Sadly, there is some truth to Fiorentini's thinking. It is the same kind of bureaucratic philosophy that says all department heads should spend their budgets down to zero every year whether they need to or not, because if there is anything left over, they'll get less the next year. There is no thought, of course, that this is taxpayer money, and that it should be the job of the public sector to spend only what is absolutely necessary.

Hence the fraudulent little dance that municipalities do — instead of practicing real fiscal prudence and preparing a budget based on what they know they have, they assume they will get everything they have requested, in an effort to convince the state that they really, really need it.

Ultimately, none of it worked. Gov. Patrick vetoed it anyway.
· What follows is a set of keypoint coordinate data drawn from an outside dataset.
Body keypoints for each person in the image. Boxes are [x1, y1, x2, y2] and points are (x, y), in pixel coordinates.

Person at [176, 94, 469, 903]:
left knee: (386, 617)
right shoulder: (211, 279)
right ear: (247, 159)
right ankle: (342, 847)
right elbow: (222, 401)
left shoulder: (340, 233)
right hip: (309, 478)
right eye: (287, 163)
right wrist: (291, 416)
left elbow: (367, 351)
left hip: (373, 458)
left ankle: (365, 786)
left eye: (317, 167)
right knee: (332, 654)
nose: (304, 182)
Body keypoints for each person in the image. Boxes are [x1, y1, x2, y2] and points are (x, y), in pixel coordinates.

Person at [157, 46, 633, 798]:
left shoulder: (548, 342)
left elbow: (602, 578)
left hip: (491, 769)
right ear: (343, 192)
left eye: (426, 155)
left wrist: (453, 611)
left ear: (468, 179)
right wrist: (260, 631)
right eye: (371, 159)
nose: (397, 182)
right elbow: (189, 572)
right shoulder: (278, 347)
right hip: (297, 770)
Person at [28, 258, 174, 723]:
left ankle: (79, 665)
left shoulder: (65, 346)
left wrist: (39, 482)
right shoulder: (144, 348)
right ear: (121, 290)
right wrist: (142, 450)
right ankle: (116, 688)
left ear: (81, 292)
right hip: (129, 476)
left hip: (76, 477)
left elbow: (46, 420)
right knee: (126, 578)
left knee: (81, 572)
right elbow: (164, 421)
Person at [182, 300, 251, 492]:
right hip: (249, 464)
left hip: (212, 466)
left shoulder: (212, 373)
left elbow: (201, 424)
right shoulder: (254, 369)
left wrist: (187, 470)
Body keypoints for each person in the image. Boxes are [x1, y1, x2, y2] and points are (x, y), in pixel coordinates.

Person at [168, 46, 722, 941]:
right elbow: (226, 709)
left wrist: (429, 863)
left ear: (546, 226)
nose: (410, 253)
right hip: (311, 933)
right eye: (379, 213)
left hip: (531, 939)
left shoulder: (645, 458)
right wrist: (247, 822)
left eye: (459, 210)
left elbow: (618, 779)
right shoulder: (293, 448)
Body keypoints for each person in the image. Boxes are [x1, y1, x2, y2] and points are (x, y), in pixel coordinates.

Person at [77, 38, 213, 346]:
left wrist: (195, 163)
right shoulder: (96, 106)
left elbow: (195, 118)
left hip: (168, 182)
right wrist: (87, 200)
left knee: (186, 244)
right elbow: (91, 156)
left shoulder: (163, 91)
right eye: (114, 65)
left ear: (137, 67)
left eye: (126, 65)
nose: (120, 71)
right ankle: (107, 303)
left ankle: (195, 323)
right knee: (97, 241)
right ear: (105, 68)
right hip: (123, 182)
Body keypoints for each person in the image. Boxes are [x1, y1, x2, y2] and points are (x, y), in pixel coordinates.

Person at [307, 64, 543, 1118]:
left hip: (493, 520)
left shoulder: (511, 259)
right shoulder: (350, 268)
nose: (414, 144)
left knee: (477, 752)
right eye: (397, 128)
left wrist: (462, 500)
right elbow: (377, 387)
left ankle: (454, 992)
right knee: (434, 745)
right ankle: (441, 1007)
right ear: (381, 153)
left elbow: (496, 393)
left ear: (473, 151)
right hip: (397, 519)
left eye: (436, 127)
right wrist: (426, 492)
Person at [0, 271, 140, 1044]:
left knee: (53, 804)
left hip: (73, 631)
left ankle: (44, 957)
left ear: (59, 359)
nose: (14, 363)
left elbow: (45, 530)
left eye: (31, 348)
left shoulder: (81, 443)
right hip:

Now, with the budget at least $1.2 million out of balance, Baddour and Dempsey say they will try to get two-thirds of the Legislature to override the veto. Meanwhile, the mayor and councilors are discussing what they should have discussed months earlier — how to balance the budget based on what they really have instead of what they wish they had.

Fiorentini still defends his tactics, saying, "You can't get money unless you ask."

That is true, of course, but the problem is that the mayor went well beyond asking. He asked, and then assumed the answer would be yes. He should hope that local taxpayers don't manage their own finances the same way. That would put the city in much more serious trouble than it is now.